I'm trying to save an .eml file from OutLook Express but the file saved has in some lines the character "=" (equal) at the end of line.
When editing the message in souce mode the html seems normal, just save it and the "=" appears.
It is not good for me because I will edit the .eml in my application before send it. I have to find the /BODY tag and insert a text. An exemple:
</DIV></DIV></DIV></DIV></DIV><FONT=20
style=3D"FONT-STYLE: normal; FONT-FAMILY: calibri; COLOR: rgb(0,0,0); =
FONT-SIZE: small; FONT-WEIGHT: normal"=20
face=3DCalibri><A=20
target=3D_blank></A></FONT></DIV></DIV></DIV></DIV></DIV></DIV></DIV></BO=
DY></HTML>
In this case, I can't find the body because it is writed BO=DY.
I have tried save it in various codifications, but same result. Why OutLook is saving it this way?
Outlook is using =
as an escape symbol. If X
and Y
are hex digits =XY
must be substituted with the character with ASCII code XY
. If =
is followed by a newline this newline must be removed and the lines joined.

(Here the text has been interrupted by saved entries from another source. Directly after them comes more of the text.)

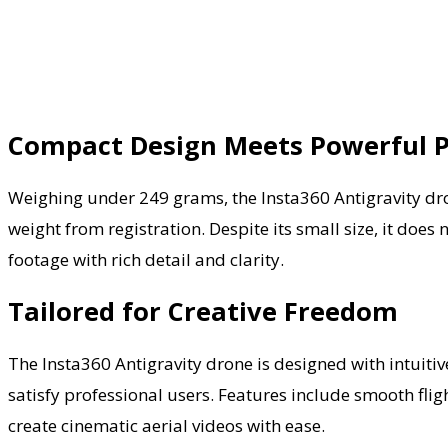
Compact Design Meets Powerful 
Weighing under 249 grams, the Insta360 Antigravity dron
weight from registration. Despite its small size, it do
footage with rich detail and clarity.
Tailored for Creative Freedom
The Insta360 Antigravity drone is designed with intuitive
satisfy professional users. Features include smooth fligh
create cinematic aerial videos with ease.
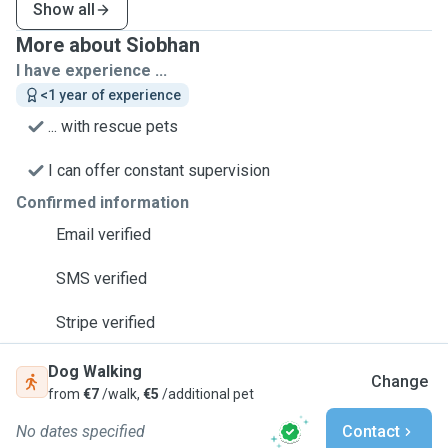
Show all
More about Siobhan
I have experience ...
<1 year of experience
... with rescue pets
I can offer constant supervision
Confirmed information
Email verified
SMS verified
Stripe verified
Dog Walking
Change
from
€7
/walk,
€5
/additional pet
No dates specified
Contact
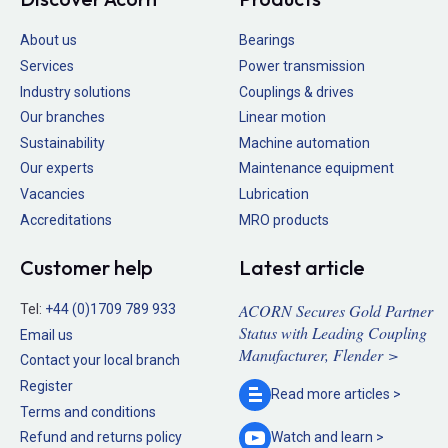
About us
Bearings
Services
Power transmission
Industry solutions
Couplings & drives
Our branches
Linear motion
Sustainability
Machine automation
Our experts
Maintenance equipment
Vacancies
Lubrication
Accreditations
MRO products
Customer help
Latest article
ACORN Secures Gold Partner
Tel:
+44 (0)1709 789 933
Status with Leading Coupling
Email us
Manufacturer, Flender >
Contact your local branch
Register
Read more
articles >
Terms and conditions
Refund and returns policy
Watch and
learn >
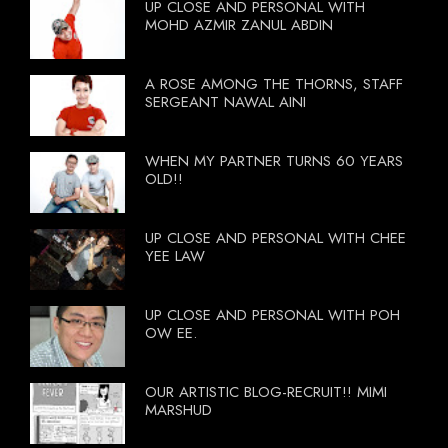
UP CLOSE AND PERSONAL WITH
MOHD AZMIR ZANUL ABDIN
A ROSE AMONG THE THORNS, STAFF
SERGEANT NAWAL AINI
WHEN MY PARTNER TURNS 60 YEARS
OLD!!
UP CLOSE AND PERSONAL WITH CHEE
YEE LAW
UP CLOSE AND PERSONAL WITH POH
OW EE.
OUR ARTISTIC BLOG-RECRUIT!! MIMI
MARSHUD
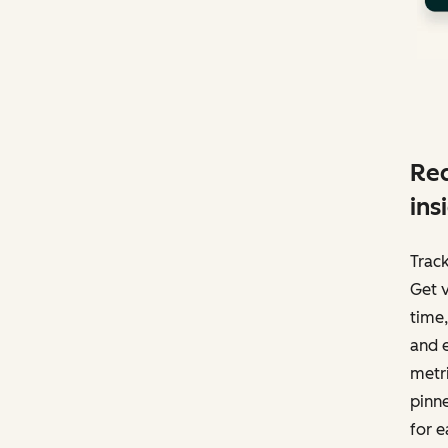
Red
ins
Track
Get v
time,
and e
metri
pinne
for e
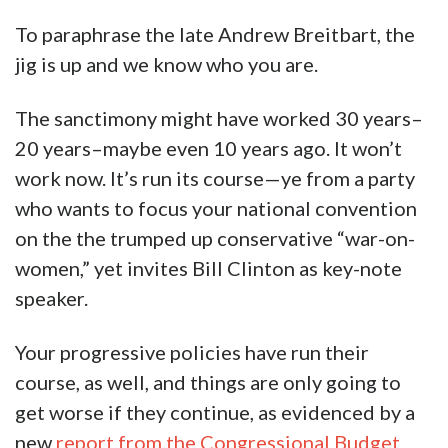
To paraphrase the late Andrew Breitbart, the
jig is up and we know who you are.
The sanctimony might have worked 30 years–
20 years–maybe even 10 years ago. It won’t
work now. It’s run its course—ye from a party
who wants to focus your national convention
on the the trumped up conservative “war-on-
women,” yet invites Bill Clinton as key-note
speaker.
Your progressive policies have run their
course, as well, and things are only going to
get worse if they continue, as evidenced by a
new
report from the Congressional Budget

Outlook does this because only a limited range of byte values can be transferred safely via SMTP and bytes outside of this range must be quoted. Also there are limits on the line length, so Outlook by default splits lines that are longer than 75 bytes long. I believe this is called Quoted-Printable
encoding.
Check the Content-Transfer-Encoding:
header in the .eml file and run the file through a decoder before applying your filter. And encode it again after filtering.